因みに、本当に秘匿したい情報の場合は、手製の亜空間振動通信機を用いて行っている。
隔絶結界内に侵入したワウアンリーともリアルタイムで連絡を取り合えたのは、そのお陰だった。
「因みに何かにつけてラピスさんとお喋りするようになったのも、その影響」
「私、八割九分が雑談だったって聞いてるけど……」
と言うか、口説こうとしていなかったかとリチアは鋭い視線を向けてきた。凛音は礼儀正しく何も答えずに先を続ける。
「まぁともかく。ここいらでちょっと、オッサンに揺さぶりをかけてみようかって思ってね。この間の通信でわざとらしくエサを撒いてみたんだけど……」
「けど、何? 何か嫌な含み方なんだけど」
「お前がそういう顔をするときって、本当に嫌な経験しかした覚えが無いのだが」
生徒会長執務室の時から変わらず。リチアとアウラは凛音と近しいが故に容赦が無かった。

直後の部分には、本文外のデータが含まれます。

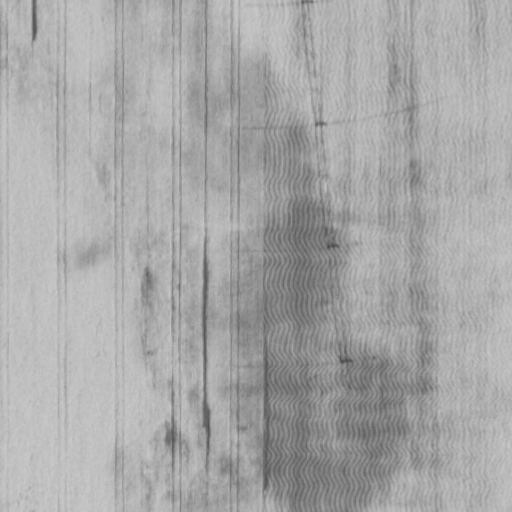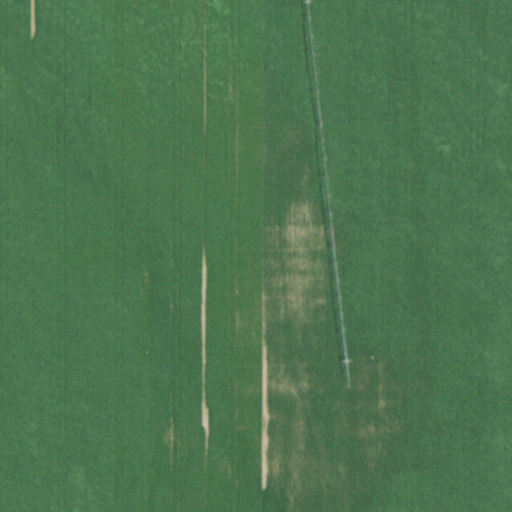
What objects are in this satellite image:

凛音も、最近は自分でもそう思うことが多かったので、苦笑混じりに言う。
「エサで釣れたのか、釣り餌だと気付いていながらわざと乗ってきたのか。―――あのオッサンも油断なら無いから、ね」
肩を竦めて凛音は吐き出す。。
全員がその言葉を聞いて嫌そうな顔で頷いている間に、移動用車両は漸く、結界工房の管制室へと到着した。
※ こりゃ、200超えるねと言う事に最近気付いた。
インターミッション的なのもそろそろ最後なので、ダラダラと話し続ける場面を増やしてるんですが、
そのせいで無駄に伸びると言うか。
まぁ、話数制限を初めから考えていないSSなんで、最後までこんな調子で行けるかと思います。